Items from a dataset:
———
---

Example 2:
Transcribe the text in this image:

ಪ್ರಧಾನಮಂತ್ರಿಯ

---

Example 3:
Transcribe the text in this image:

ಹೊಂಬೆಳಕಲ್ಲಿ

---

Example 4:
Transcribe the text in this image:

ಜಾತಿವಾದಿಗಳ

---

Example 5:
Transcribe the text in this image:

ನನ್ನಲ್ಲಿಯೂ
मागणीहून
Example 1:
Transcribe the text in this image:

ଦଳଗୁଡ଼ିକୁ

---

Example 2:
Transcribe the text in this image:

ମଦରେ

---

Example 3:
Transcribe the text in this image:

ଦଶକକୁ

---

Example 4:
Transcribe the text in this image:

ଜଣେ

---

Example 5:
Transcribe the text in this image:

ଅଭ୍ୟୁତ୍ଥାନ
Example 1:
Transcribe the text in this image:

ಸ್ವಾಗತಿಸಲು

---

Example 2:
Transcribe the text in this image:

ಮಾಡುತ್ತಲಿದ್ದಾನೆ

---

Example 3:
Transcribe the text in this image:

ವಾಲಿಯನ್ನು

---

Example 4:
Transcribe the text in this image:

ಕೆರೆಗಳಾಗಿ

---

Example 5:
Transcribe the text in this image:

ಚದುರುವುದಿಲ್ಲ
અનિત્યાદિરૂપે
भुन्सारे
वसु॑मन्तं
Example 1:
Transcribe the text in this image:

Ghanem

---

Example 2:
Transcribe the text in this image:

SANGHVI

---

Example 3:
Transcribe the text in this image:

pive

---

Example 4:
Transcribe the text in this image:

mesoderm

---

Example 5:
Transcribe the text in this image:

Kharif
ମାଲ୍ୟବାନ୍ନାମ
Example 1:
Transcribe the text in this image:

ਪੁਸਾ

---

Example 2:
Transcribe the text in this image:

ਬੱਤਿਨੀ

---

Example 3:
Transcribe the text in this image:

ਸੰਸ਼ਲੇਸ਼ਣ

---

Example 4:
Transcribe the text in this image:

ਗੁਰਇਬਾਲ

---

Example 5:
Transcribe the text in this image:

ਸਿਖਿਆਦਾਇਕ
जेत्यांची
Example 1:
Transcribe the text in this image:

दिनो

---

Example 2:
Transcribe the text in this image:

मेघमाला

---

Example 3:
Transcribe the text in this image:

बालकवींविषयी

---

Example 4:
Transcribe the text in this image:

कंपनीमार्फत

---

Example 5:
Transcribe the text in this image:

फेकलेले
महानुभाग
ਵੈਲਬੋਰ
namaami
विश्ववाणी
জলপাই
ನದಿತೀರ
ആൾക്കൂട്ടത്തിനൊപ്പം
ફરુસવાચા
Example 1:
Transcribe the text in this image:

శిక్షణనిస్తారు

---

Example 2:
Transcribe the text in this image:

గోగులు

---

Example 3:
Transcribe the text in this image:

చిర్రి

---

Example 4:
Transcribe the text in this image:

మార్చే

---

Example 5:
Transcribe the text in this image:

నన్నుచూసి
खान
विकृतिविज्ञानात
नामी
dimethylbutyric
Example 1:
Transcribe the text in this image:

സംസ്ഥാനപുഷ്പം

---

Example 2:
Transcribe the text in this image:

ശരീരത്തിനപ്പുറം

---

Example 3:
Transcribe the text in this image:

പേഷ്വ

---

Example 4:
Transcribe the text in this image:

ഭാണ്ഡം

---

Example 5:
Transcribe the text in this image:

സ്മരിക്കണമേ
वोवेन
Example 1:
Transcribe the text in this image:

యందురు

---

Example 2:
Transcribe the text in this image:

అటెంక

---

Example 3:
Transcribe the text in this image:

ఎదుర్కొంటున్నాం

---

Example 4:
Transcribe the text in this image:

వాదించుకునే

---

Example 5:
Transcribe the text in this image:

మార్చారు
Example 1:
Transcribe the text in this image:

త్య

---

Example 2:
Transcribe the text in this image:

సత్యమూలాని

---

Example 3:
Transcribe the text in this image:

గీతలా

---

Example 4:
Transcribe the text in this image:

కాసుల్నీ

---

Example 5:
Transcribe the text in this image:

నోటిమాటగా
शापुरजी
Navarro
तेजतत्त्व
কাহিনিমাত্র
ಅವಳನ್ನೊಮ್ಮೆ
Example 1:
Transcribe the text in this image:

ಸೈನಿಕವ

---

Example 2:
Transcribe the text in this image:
———
● **TASK GOAL**
All records must be repeated exactly, with none skipped.

● **YOUR RESPONSE**
---

Example 2:
Transcribe the text in this image:

ಪ್ರಧಾನಮಂತ್ರಿಯ

---

Example 3:
Transcribe the text in this image:

ಹೊಂಬೆಳಕಲ್ಲಿ

---

Example 4:
Transcribe the text in this image:

ಜಾತಿವಾದಿಗಳ

---

Example 5:
Transcribe the text in this image:

ನನ್ನಲ್ಲಿಯೂ
मागणीहून
Example 1:
Transcribe the text in this image:

ଦଳଗୁଡ଼ିକୁ

---

Example 2:
Transcribe the text in this image:

ମଦରେ

---

Example 3:
Transcribe the text in this image:

ଦଶକକୁ

---

Example 4:
Transcribe the text in this image:

ଜଣେ

---

Example 5:
Transcribe the text in this image:

ଅଭ୍ୟୁତ୍ଥାନ
Example 1:
Transcribe the text in this image:

ಸ್ವಾಗತಿಸಲು

---

Example 2:
Transcribe the text in this image:

ಮಾಡುತ್ತಲಿದ್ದಾನೆ

---

Example 3:
Transcribe the text in this image:

ವಾಲಿಯನ್ನು

---

Example 4:
Transcribe the text in this image:

ಕೆರೆಗಳಾಗಿ

---

Example 5:
Transcribe the text in this image:

ಚದುರುವುದಿಲ್ಲ
અનિત્યાદિરૂપે
भुन्सारे
वसु॑मन्तं
Example 1:
Transcribe the text in this image:

Ghanem

---

Example 2:
Transcribe the text in this image:

SANGHVI

---

Example 3:
Transcribe the text in this image:

pive

---

Example 4:
Transcribe the text in this image:

mesoderm

---

Example 5:
Transcribe the text in this image:

Kharif
ମାଲ୍ୟବାନ୍ନାମ
Example 1:
Transcribe the text in this image:

ਪੁਸਾ

---

Example 2:
Transcribe the text in this image:

ਬੱਤਿਨੀ

---

Example 3:
Transcribe the text in this image:

ਸੰਸ਼ਲੇਸ਼ਣ

---

Example 4:
Transcribe the text in this image:

ਗੁਰਇਬਾਲ

---

Example 5:
Transcribe the text in this image:

ਸਿਖਿਆਦਾਇਕ
जेत्यांची
Example 1:
Transcribe the text in this image:

दिनो

---

Example 2:
Transcribe the text in this image:

मेघमाला

---

Example 3:
Transcribe the text in this image:

बालकवींविषयी

---

Example 4:
Transcribe the text in this image:

कंपनीमार्फत

---

Example 5:
Transcribe the text in this image:

फेकलेले
महानुभाग
ਵੈਲਬੋਰ
namaami
विश्ववाणी
জলপাই
ನದಿತೀರ
ആൾക്കൂട്ടത്തിനൊപ്പം
ફરુસવાચા
Example 1:
Transcribe the text in this image:

శిక్షణనిస్తారు

---

Example 2:
Transcribe the text in this image:

గోగులు

---

Example 3:
Transcribe the text in this image:

చిర్రి

---

Example 4:
Transcribe the text in this image:

మార్చే

---

Example 5:
Transcribe the text in this image:

నన్నుచూసి
खान
विकृतिविज्ञानात
नामी
dimethylbutyric
Example 1:
Transcribe the text in this image:

സംസ്ഥാനപുഷ്പം

---

Example 2:
Transcribe the text in this image:

ശരീരത്തിനപ്പുറം

---

Example 3:
Transcribe the text in this image:

പേഷ്വ

---

Example 4:
Transcribe the text in this image:

ഭാണ്ഡം

---

Example 5:
Transcribe the text in this image:

സ്മരിക്കണമേ
वोवेन
Example 1:
Transcribe the text in this image:

యందురు

---

Example 2:
Transcribe the text in this image:

అటెంక

---

Example 3:
Transcribe the text in this image:

ఎదుర్కొంటున్నాం

---

Example 4:
Transcribe the text in this image:

వాదించుకునే

---

Example 5:
Transcribe the text in this image:

మార్చారు
Example 1:
Transcribe the text in this image:

త్య

---

Example 2:
Transcribe the text in this image:

సత్యమూలాని

---

Example 3:
Transcribe the text in this image:

గీతలా

---

Example 4:
Transcribe the text in this image:

కాసుల్నీ

---

Example 5:
Transcribe the text in this image:

నోటిమాటగా
शापुरजी
Navarro
तेजतत्त्व
কাহিনিমাত্র
ಅವಳನ್ನೊಮ್ಮೆ
Example 1:
Transcribe the text in this image:

ಸೈನಿಕವ

---

Example 2:
Transcribe the text in this image:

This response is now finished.